TOKYO: Japanese companies’ investments in Southeast Asia surged last year to almost three times the amount invested in China, after relations between Beijing and Tokyo soured in 2012 and Chinese labour costs rose, a government agency of Japan said on Friday.

Japanese companies invested 2.33 trillion yen ($22.8 billion) in Singapore, Thailand, Indonesia, Malaysia, the Philippines and Vietnam last year, compared with 887bn yen in China, Japan’s largest trading partner, the Japan External Trade Organisation (JETRO), said.

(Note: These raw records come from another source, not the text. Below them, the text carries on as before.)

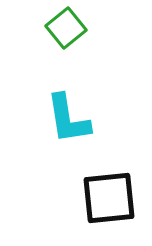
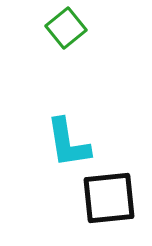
cyan L-shape: moved 24 px down
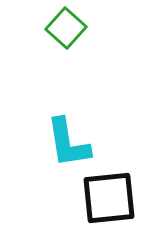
green square: rotated 9 degrees counterclockwise
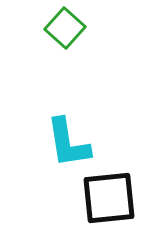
green square: moved 1 px left
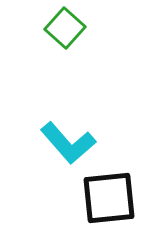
cyan L-shape: rotated 32 degrees counterclockwise
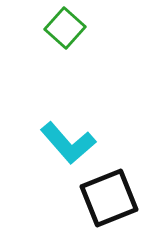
black square: rotated 16 degrees counterclockwise
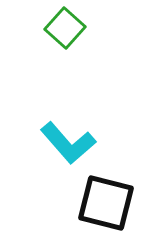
black square: moved 3 px left, 5 px down; rotated 36 degrees clockwise
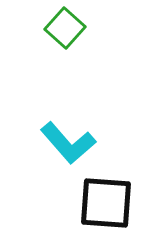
black square: rotated 10 degrees counterclockwise
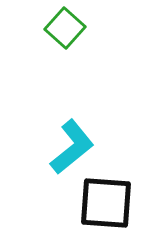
cyan L-shape: moved 4 px right, 4 px down; rotated 88 degrees counterclockwise
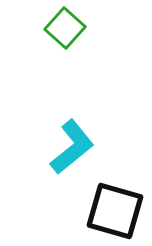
black square: moved 9 px right, 8 px down; rotated 12 degrees clockwise
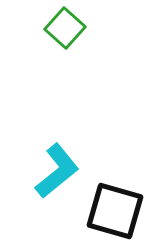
cyan L-shape: moved 15 px left, 24 px down
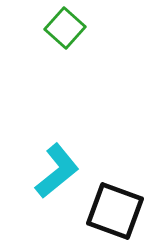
black square: rotated 4 degrees clockwise
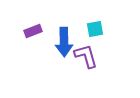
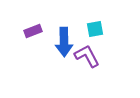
purple L-shape: moved 1 px right; rotated 12 degrees counterclockwise
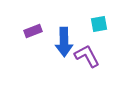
cyan square: moved 4 px right, 5 px up
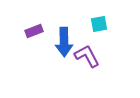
purple rectangle: moved 1 px right
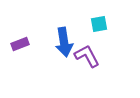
purple rectangle: moved 14 px left, 13 px down
blue arrow: rotated 8 degrees counterclockwise
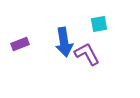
purple L-shape: moved 2 px up
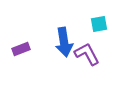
purple rectangle: moved 1 px right, 5 px down
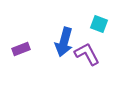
cyan square: rotated 30 degrees clockwise
blue arrow: rotated 24 degrees clockwise
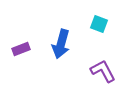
blue arrow: moved 3 px left, 2 px down
purple L-shape: moved 16 px right, 17 px down
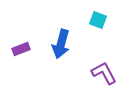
cyan square: moved 1 px left, 4 px up
purple L-shape: moved 1 px right, 2 px down
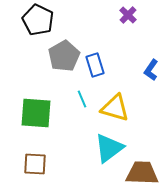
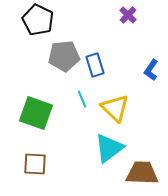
gray pentagon: rotated 24 degrees clockwise
yellow triangle: rotated 28 degrees clockwise
green square: rotated 16 degrees clockwise
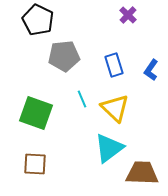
blue rectangle: moved 19 px right
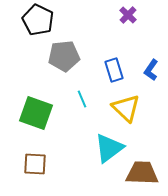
blue rectangle: moved 5 px down
yellow triangle: moved 11 px right
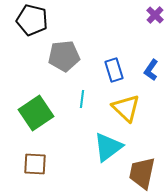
purple cross: moved 27 px right
black pentagon: moved 6 px left; rotated 12 degrees counterclockwise
cyan line: rotated 30 degrees clockwise
green square: rotated 36 degrees clockwise
cyan triangle: moved 1 px left, 1 px up
brown trapezoid: rotated 80 degrees counterclockwise
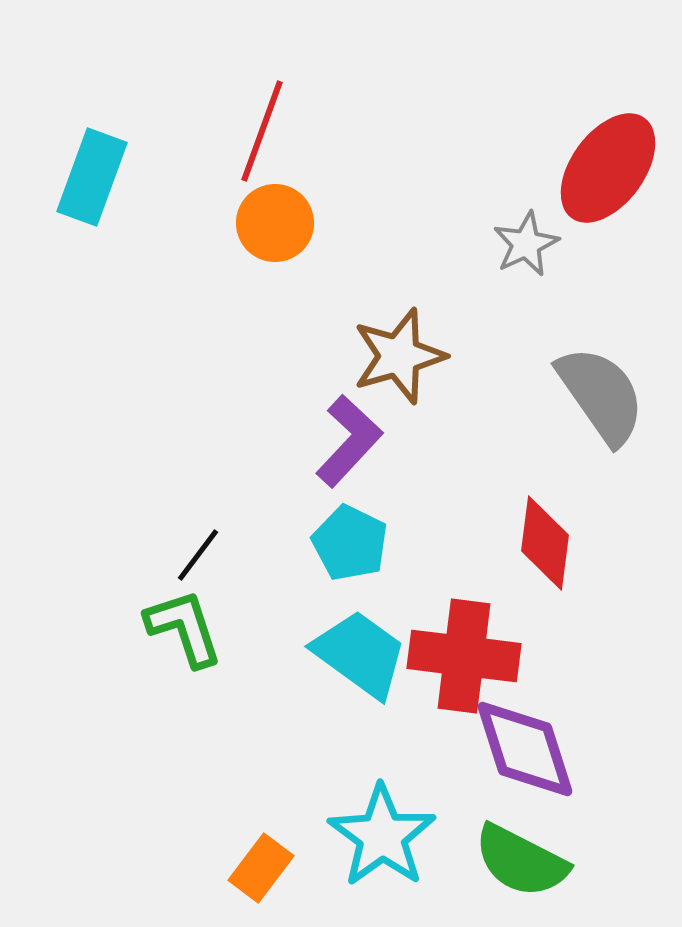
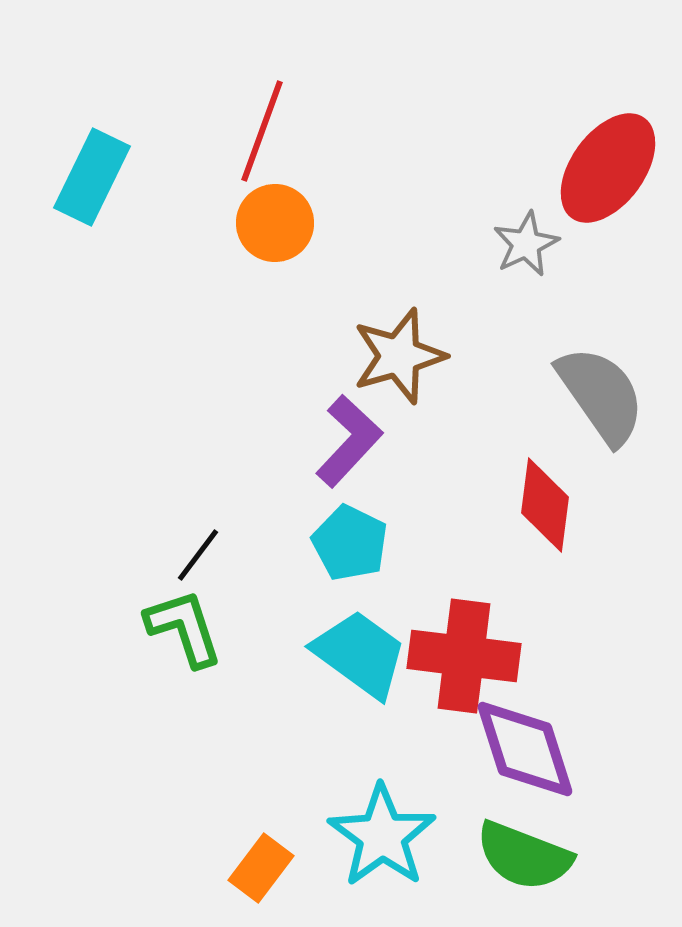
cyan rectangle: rotated 6 degrees clockwise
red diamond: moved 38 px up
green semicircle: moved 3 px right, 5 px up; rotated 6 degrees counterclockwise
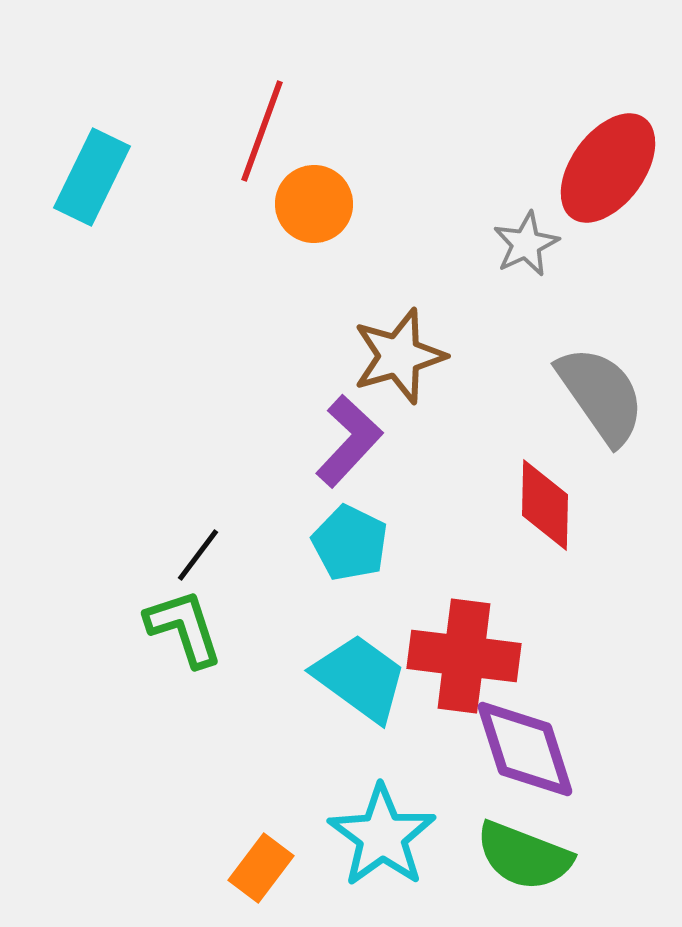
orange circle: moved 39 px right, 19 px up
red diamond: rotated 6 degrees counterclockwise
cyan trapezoid: moved 24 px down
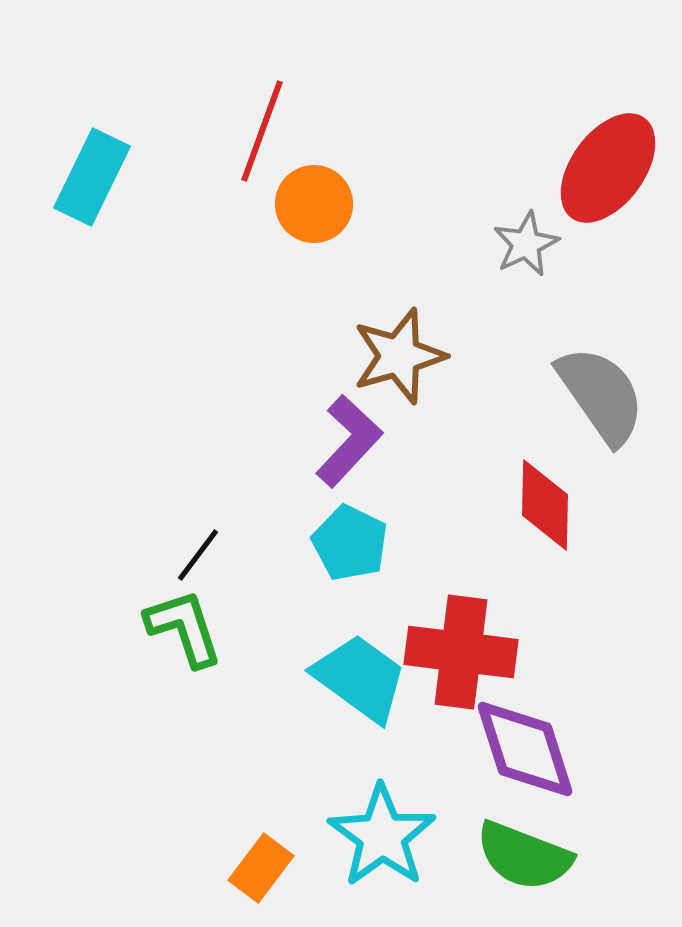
red cross: moved 3 px left, 4 px up
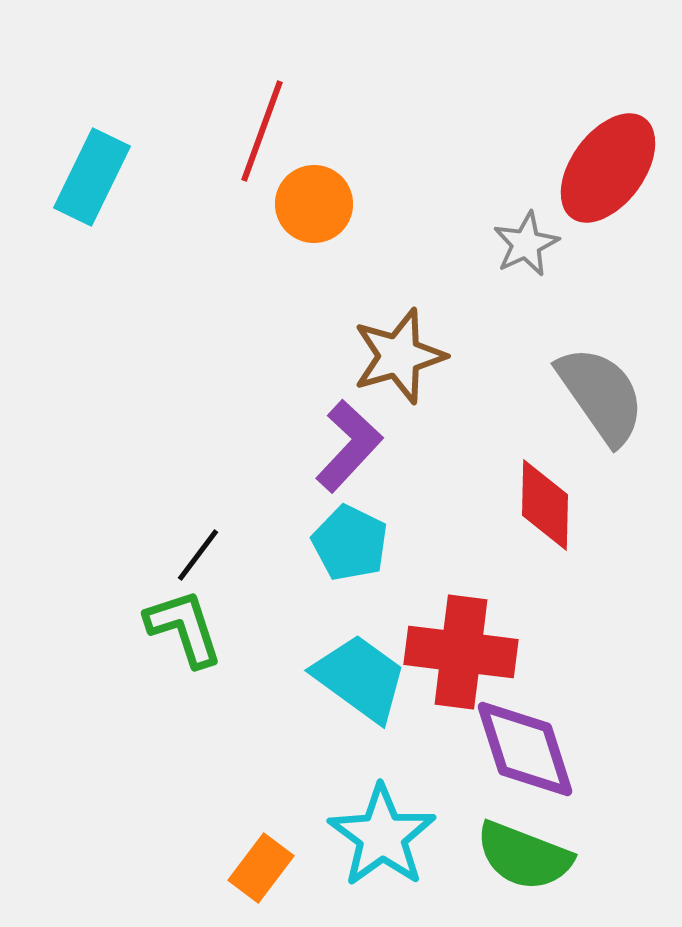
purple L-shape: moved 5 px down
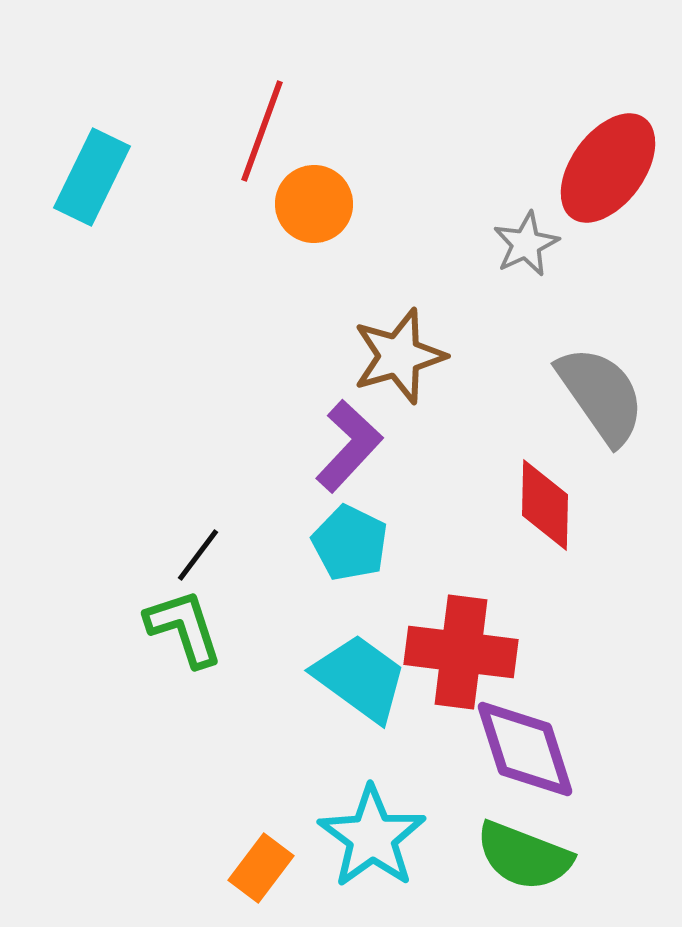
cyan star: moved 10 px left, 1 px down
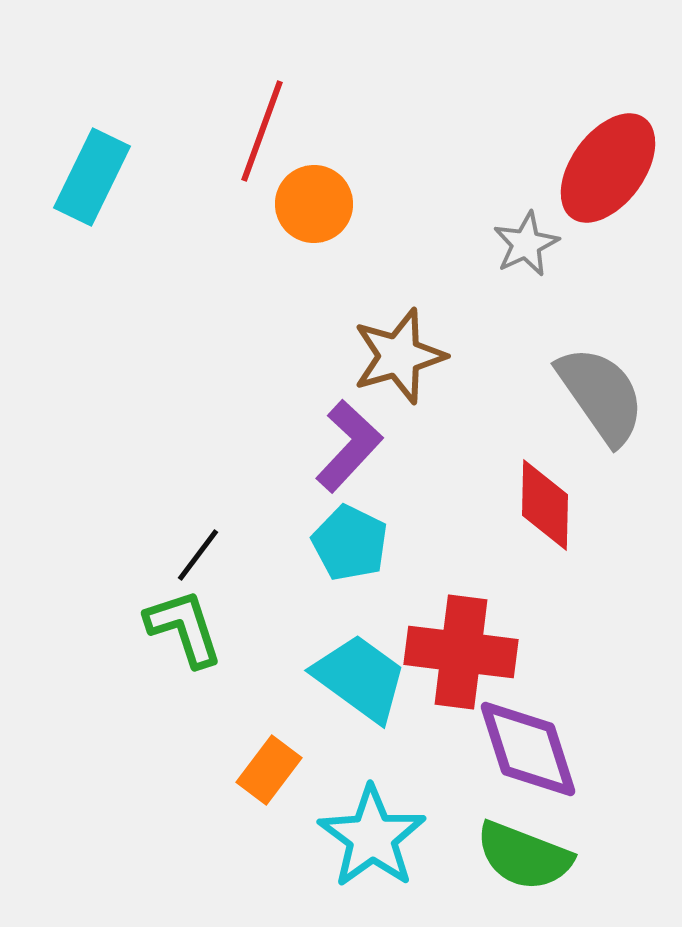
purple diamond: moved 3 px right
orange rectangle: moved 8 px right, 98 px up
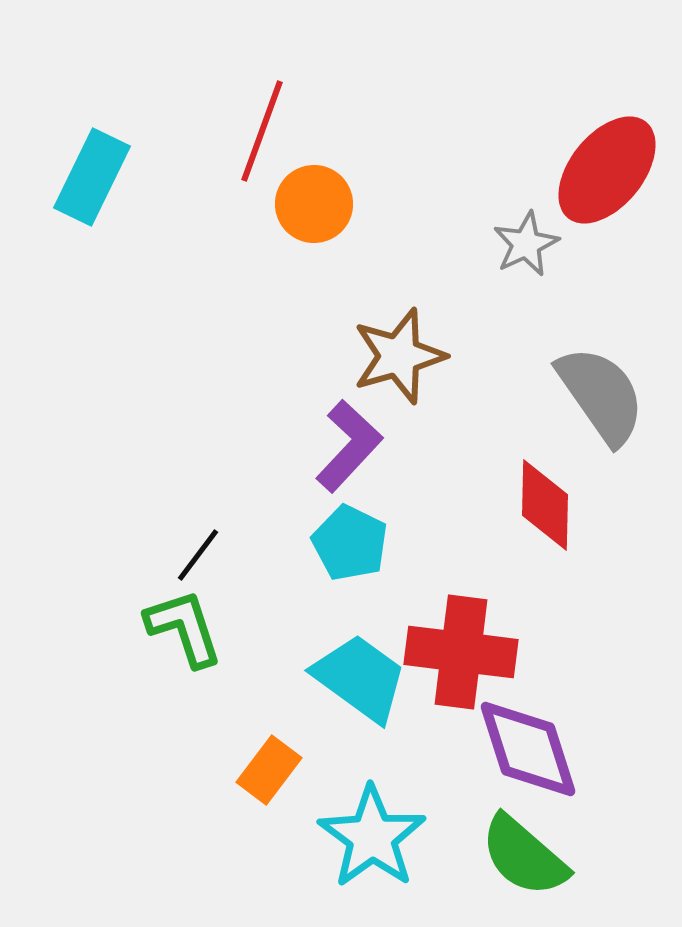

Investments doubled in Southeast Asia and fell 18 per cent in China over 2012 and China’s waning attraction is likely to continue as the ratio of companies planning expansion there fell to a record low of below 55pc, JETRO said, citing a survey of Japanese companies.

“Viewed from the Japanese companies’ headquarters, China’s economy and China’s political situation present a considerable amount of risk,” JETRO Chairman Hiroyuki Ishige told reporters at a briefing.

Sino-Japanese ties have been strained by a territorial row over tiny disputed isles in the East China Sea and perceptions in Beijing that Japanese Prime Minister Shinzo Abe wants to rewrite Japan’s wartime history and tone down past apologies.